2. The Economic Downturn Will Reduce Residual Bequest Values
“House prices could drop by around 10%, causing a 3–7% decline in residual bequests.” – Jon Franklin
Stock market fluctuations and falling house prices will affect the value of estates, impacting legacy income. Legacy Foresight projects a 4–23% decline in legacy income in 2020 due to economic factors, though a recovery is expected by 2024.
3. Administrative Delays Are Affecting Estate Settlements
“The slowdown in property sales could delay legacy income by months, if not years.”
While most organisations have adapted, property market stagnation and the potential collapse of small legal firms could result in longer estate administration times. Delays in the flow of cash to charities could last well into 2021.
4. Legacy Fundraisers Should Manage Internal Expectations
“Plan for a conservative income forecast, but remain flexible in how you adapt.” – Meg Abdy
Given the current uncertainty, charities should adopt a cautious financial strategy, focusing on safe income estimates while planning for potential growth. Regularly revisiting forecasts and communicating changes internally is essential.

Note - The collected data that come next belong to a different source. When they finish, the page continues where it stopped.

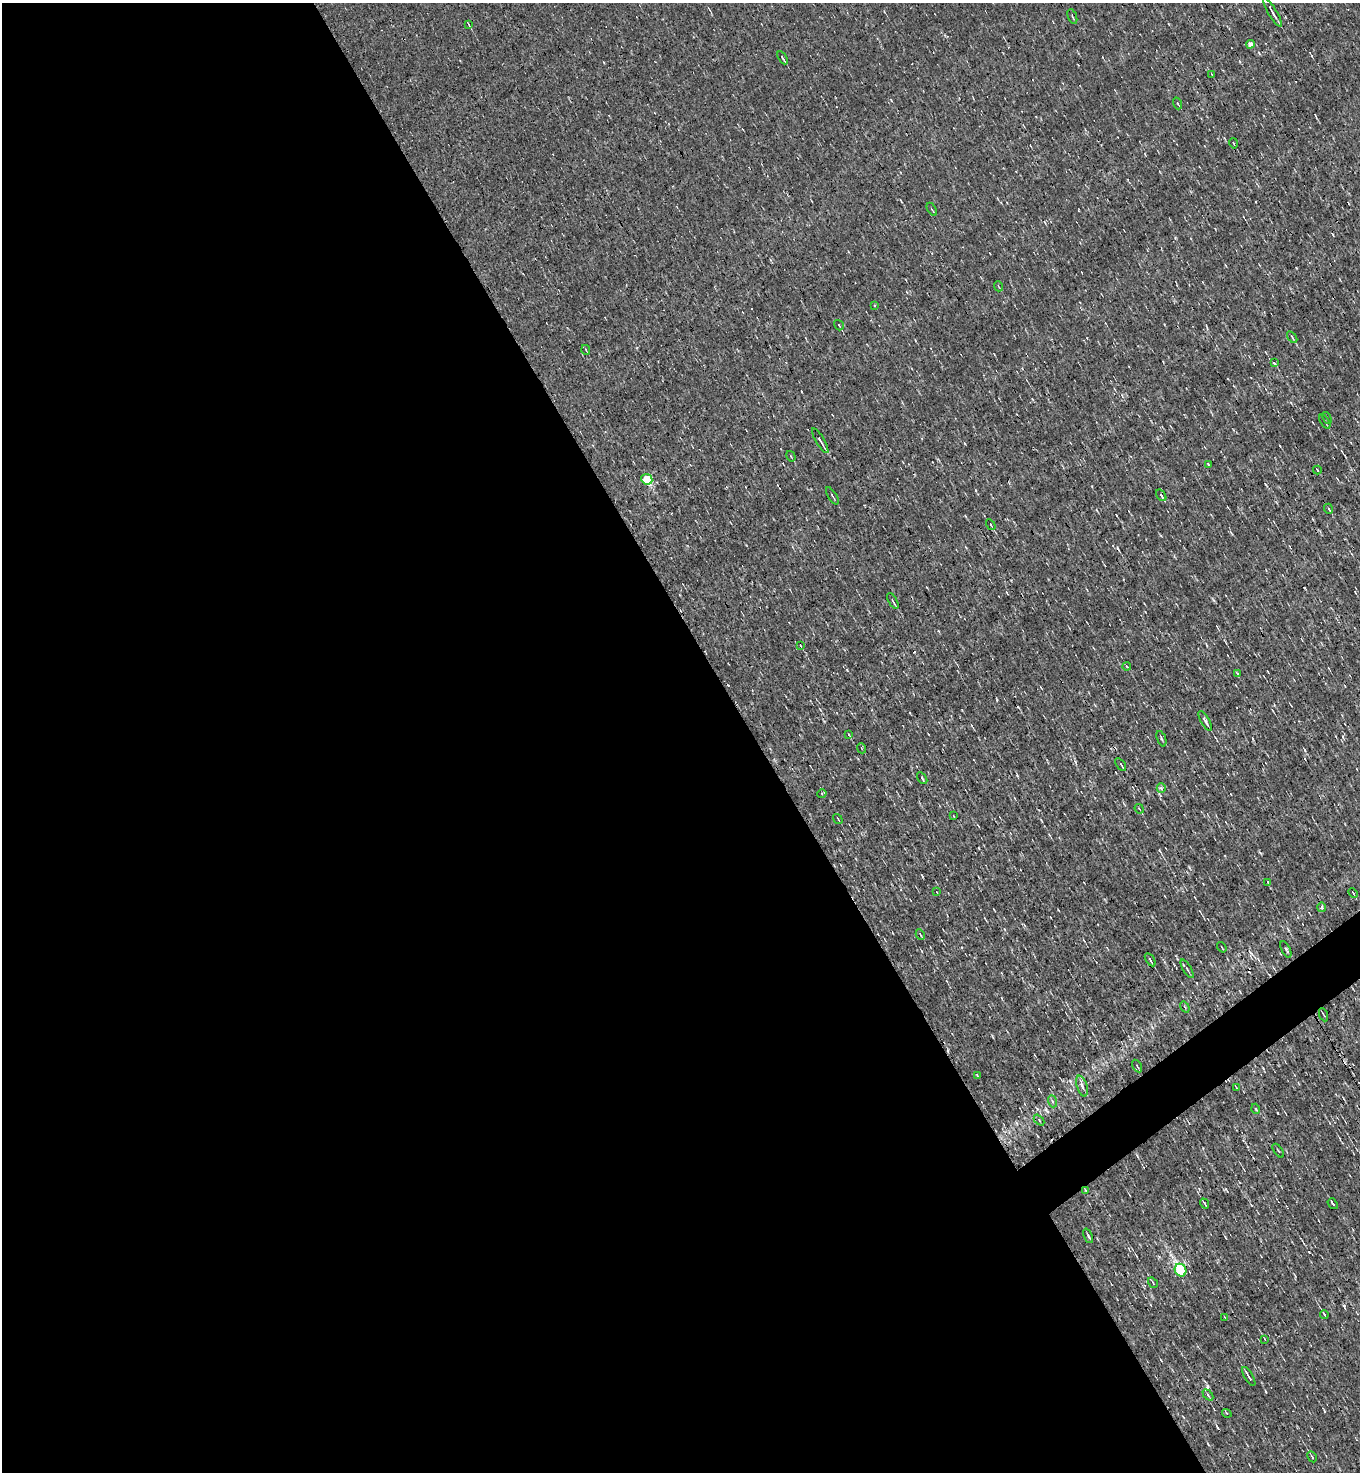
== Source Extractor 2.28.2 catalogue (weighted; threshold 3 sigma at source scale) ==
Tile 9 of 4 x 4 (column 1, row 3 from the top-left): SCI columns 290-1647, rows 1471-2940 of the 5869 x 5879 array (HDU 1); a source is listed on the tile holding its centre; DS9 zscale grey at full resolution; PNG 1362 x 1474 px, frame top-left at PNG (2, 3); each listed source drawn as its Kron ellipse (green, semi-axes under 4 px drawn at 4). Shown black and unused: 57% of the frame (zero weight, under 3 of 4 exposures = <1% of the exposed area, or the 3 px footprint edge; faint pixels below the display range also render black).
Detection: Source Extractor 2.28.2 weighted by HDU 2 'WHT'; one run over the whole footprint, this tile lists its part. Background -1.16e-04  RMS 0.043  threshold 0.194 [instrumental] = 3 sigma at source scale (4.5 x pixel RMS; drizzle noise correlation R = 1.50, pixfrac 1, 0.05/0.05 arcsec/px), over >= 5 px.
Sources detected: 77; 4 cosmic-ray / hot-pixel residue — neither listed nor drawn; the other 73 listed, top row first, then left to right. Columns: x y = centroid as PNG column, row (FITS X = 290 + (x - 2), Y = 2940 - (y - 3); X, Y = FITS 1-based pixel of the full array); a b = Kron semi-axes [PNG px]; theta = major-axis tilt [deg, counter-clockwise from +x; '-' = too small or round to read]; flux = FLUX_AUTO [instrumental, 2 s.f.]
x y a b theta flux
1272 12 16 3 -60 19
1072 17 8 2 -69 4.4
468 24 4 2 - 3.5
1250 44 4 4 - 23
782 58 7 3 -58 5.5
1211 74 4 2 - 4.1
1177 103 6 3 -71 4.5
1234 143 5 3 - 3.8
932 209 7 2 -59 5
998 286 5 3 - 3.7
874 305 4 3 - 3.6
839 325 5 2 - 4.6
1292 337 7 3 -56 5.7
586 350 5 3 - 3.4
1274 363 4 3 - 21
1327 418 6 2 -61 4.7
1325 421 8 3 -58 7.5
820 441 14 3 -59 13
791 456 5 3 - 4.2
1208 464 4 3 - 3.4
1317 470 4 2 - 3.6
647 479 5 5 - 220
1161 495 6 3 -55 7
832 496 10 2 -58 6.5
1329 509 5 3 - 4.8
991 525 6 3 -56 4.4
893 601 9 3 -60 6.4
800 645 3 2 - 3.2
1127 667 4 3 - 3.4
1237 673 4 3 - 4.8
1205 721 11 3 -60 14
849 735 3 2 - 3.7
1161 739 8 2 -69 4.8
861 748 5 3 - 3.7
1121 764 7 2 -55 4.9
922 778 6 3 -56 4.7
1161 788 5 4 - 6.1
822 793 4 3 - 4.2
1139 809 5 2 - 3.6
954 816 3 2 - 2.8
838 819 5 3 - 4.1
1268 882 4 2 - 4.3
937 892 3 2 - 2.7
1353 893 5 3 - 3.9
1322 907 5 4 - 13
920 934 5 3 - 4.3
1222 947 5 2 - 3.2
1286 949 9 3 -65 6.4
1150 960 7 2 -57 10
1187 969 10 2 -59 7.6
1185 1007 6 3 -55 4.6
1323 1015 7 2 -68 4.4
1137 1066 7 2 -59 4
977 1075 3 2 - 2.9
1082 1086 11 5 -72 14
1236 1087 3 2 - 2.8
1052 1101 6 4 -71 5.6
1256 1109 5 3 - 3.7
1039 1120 6 4 -47 5.5
1278 1151 8 2 -55 3.5
1085 1190 3 2 - 3.5
1204 1203 5 2 - 6.2
1333 1204 6 2 -51 8.9
1088 1236 8 3 -66 6.8
1181 1270 7 5 -62 510
1153 1283 6 3 -56 4.9
1324 1314 4 2 - 6.5
1224 1317 3 2 - 2.6
1265 1339 3 2 - 3.4
1249 1377 11 2 -59 14
1208 1395 6 4 -47 6.2
1227 1413 5 3 - 5.3
1312 1457 6 3 -61 6.1
Overlapping masked pixels (flux is a lower limit): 1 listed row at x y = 1085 1190
Unlisted compact peaks at least as high as the median listed source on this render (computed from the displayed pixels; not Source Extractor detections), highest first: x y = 1344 1306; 847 670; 1309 1252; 1305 750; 1189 867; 1218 1428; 1075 762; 891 100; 1266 1392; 1208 1444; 1260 853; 1278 1113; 1175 238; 1343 736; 976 490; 1263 1068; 746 545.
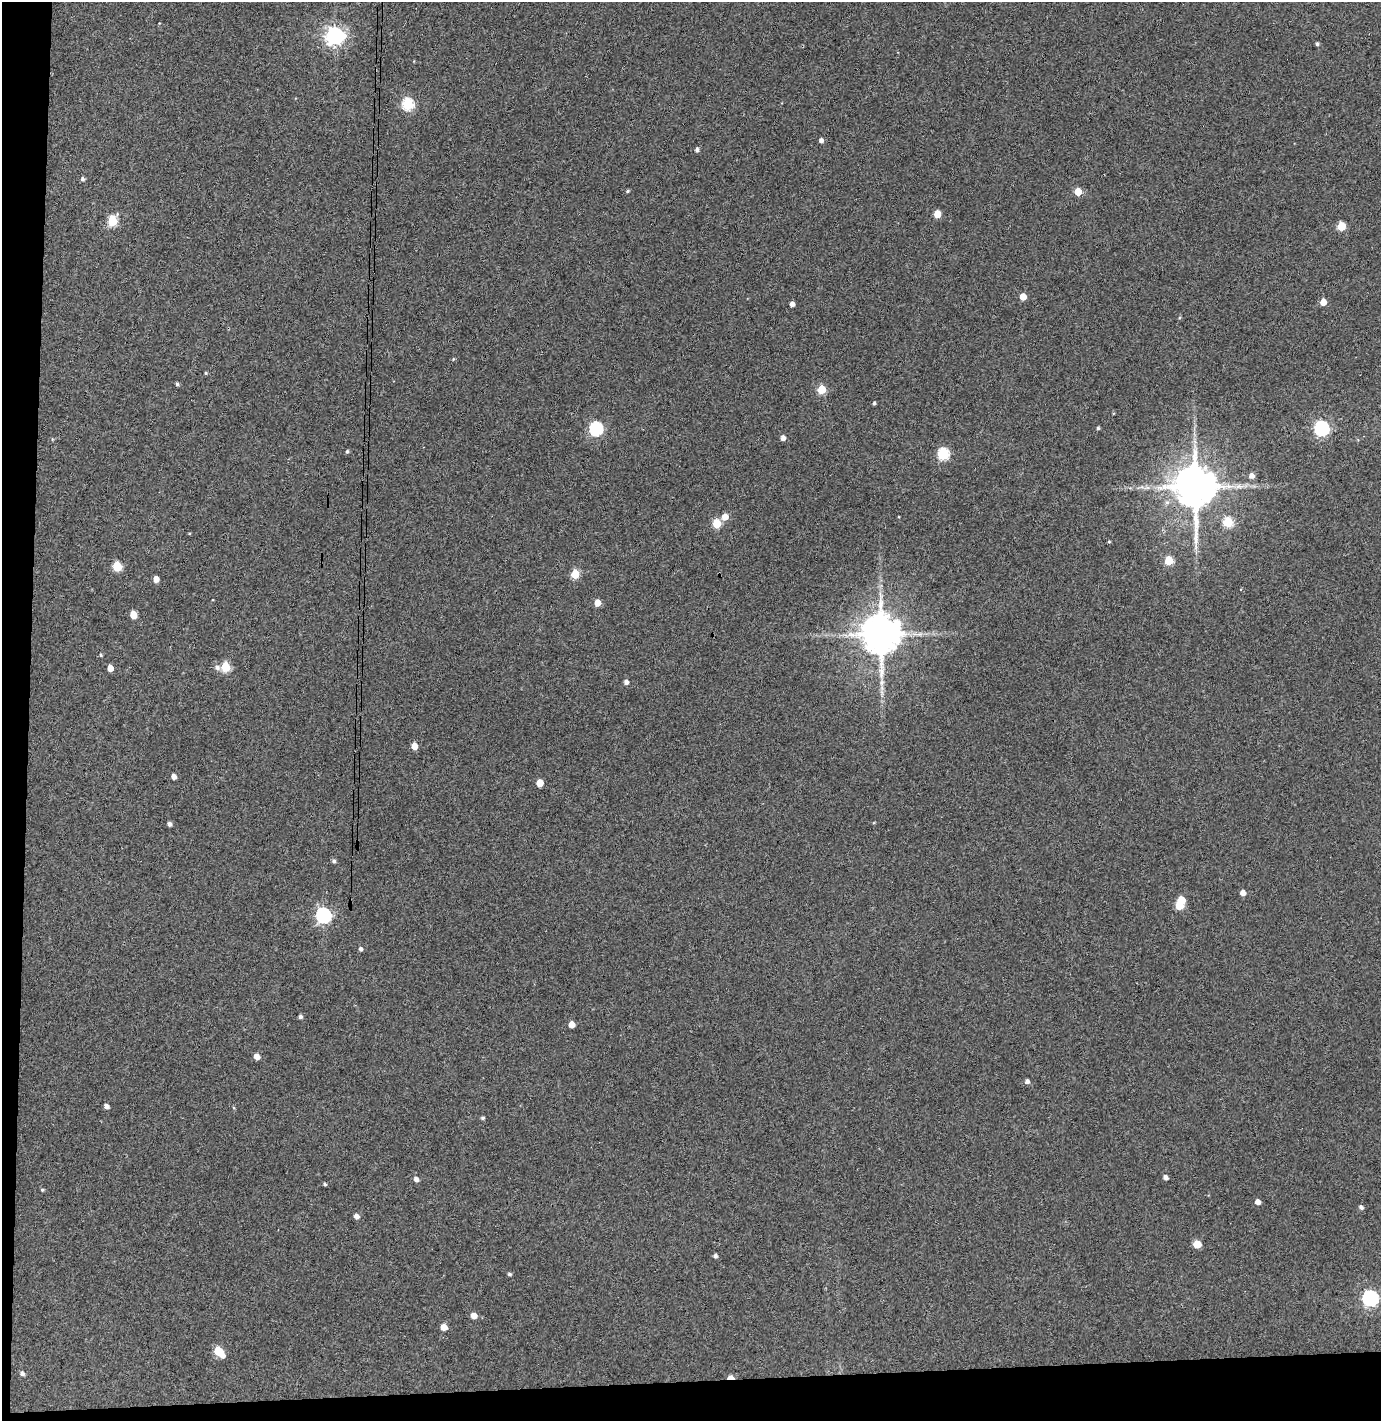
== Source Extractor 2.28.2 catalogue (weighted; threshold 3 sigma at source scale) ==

5. In-Memory Fundraising Has Evolved Rapidly
“Online tribute donations have surged, while funeral donations have dropped.” – Kate Jenkinson
Due to restricted funerals and social distancing, traditional funeral collections have declined, but online giving has increased. Charities have reported a 500% rise in tribute donations and greater use of digital fundraising platforms.
6. Stewardship Strategies Are Shifting Towards Digital Engagement
“More charities are engaging supporters via phone and email instead of post.”
The pandemic has forced a shift in stewardship methods, with charities increasing their use of digital communications and storytelling. Tribute pages and virtual memorials have gained popularity, offering new engagement opportunities.
7. Virtual Legacy Events Can Broaden Engagement
“Our virtual approach has allowed us to reach supporters who couldn’t attend physical events.” – Jenny Kronbergs
With in-person legacy events cancelled, charities are experimenting with virtual gatherings. Unicef is considering online tea parties, live Q&As, and digital storytelling to maintain supporter engagement.
8. Charities Must Demonstrate Their Unique Value Amidst Growing Community Support
“Charities need to prove why they should receive legacy gifts over local community groups.” – Meg Abdy
The rise of informal community-led initiatives has changed how people give. Charities must clearly communicate their long-term impact, demonstrating their expertise, sustainability, and ability to deliver meaningful change.